Волк стоял и глядел на меня. Я попятилась. Он не сводил с меня глаз. Я не отрывала глаз от его огненных зрачков. Его зрачки стали моим подземным зеркалом. Я, не оборачиваясь, сунула руку себе за спину. Там стоял стул. На стуле лежала моя теплая кофта и моя тетрадка. Не глядя, я нашарила тетрадь. Карандаш. Главное, не отводить глаз. Пока я на него смотрю, он не бросится. Пока у меня еще тверд взгляд. И еще у меня точная рука. Я буду смотреть ему в глаза, а рука сама будет писать. Карандаш будет царапать бумагу. Только не отворачивать лицо. Лицо, оно глядит на морду, в морду. В ненависть. Пришел твой черный человек, серый, желтый, рыжий. На загривке волка будто снег засветился. Ледяные кружева. Смотреть! Не отводить глаз! Они все боятся глаз. Прямого взгляда. В упор.

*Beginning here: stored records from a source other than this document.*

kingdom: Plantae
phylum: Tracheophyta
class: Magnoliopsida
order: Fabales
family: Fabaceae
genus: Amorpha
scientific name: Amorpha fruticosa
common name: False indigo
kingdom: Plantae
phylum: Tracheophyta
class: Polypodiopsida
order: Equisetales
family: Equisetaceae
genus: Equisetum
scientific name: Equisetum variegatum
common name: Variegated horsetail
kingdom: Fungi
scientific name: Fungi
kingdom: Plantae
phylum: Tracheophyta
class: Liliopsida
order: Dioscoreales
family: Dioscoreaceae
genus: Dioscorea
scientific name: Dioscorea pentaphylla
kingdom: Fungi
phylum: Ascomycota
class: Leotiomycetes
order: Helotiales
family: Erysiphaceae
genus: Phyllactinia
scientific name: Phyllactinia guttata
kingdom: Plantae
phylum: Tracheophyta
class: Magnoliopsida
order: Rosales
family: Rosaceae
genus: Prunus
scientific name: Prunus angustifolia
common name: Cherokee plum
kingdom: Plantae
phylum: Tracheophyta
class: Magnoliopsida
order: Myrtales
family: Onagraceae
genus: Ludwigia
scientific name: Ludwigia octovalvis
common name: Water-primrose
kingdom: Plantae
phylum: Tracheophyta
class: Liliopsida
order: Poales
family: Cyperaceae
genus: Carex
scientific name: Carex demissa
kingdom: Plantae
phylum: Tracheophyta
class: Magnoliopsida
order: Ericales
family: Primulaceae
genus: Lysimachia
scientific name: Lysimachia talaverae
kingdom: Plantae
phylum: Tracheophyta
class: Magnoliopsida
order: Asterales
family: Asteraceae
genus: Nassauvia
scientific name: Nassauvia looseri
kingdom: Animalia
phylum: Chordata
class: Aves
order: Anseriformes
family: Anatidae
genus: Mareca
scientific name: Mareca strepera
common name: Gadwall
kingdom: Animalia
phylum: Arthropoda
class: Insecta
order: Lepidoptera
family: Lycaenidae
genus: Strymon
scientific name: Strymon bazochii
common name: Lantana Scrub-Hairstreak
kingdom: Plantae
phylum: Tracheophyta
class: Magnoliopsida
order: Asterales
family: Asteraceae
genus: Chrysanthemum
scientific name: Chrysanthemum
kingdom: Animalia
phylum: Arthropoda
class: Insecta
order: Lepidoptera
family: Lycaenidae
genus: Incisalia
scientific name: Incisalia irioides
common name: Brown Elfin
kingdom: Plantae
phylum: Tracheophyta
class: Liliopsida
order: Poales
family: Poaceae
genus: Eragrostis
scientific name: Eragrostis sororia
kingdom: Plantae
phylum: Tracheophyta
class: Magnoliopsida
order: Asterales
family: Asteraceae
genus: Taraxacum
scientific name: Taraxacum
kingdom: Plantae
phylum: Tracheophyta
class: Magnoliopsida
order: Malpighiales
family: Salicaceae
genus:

Я села на корточки. Положила тетрадь на стул. Вслепую раскрыла. Сжала в пальцах карандаш. Волк смотрел мне в глаза. Я стала писать. Вслепую. Не глядя. Мой рыжий волк, грязный, в подпалинах, черный, ты был когда-то человеком, мне жаль тебя, я напишу тебя. Я тоже имею право на ярость. На правду. Скалься! Щелкай зубами!

…я напишу тебя – для будущего. Придут люди, они прочтут. Они – поймут.

Смотри мне в глаза. Мне! В глаза.

…той ночью я, умирая от боли и ужаса, написала стихи. Я таких никогда не писала. И больше уж не напишу. Такие стихи пишут лишь однажды в жизни; а потом или забывают, или сжигают, или молятся Богу, прежде чем их перечесть.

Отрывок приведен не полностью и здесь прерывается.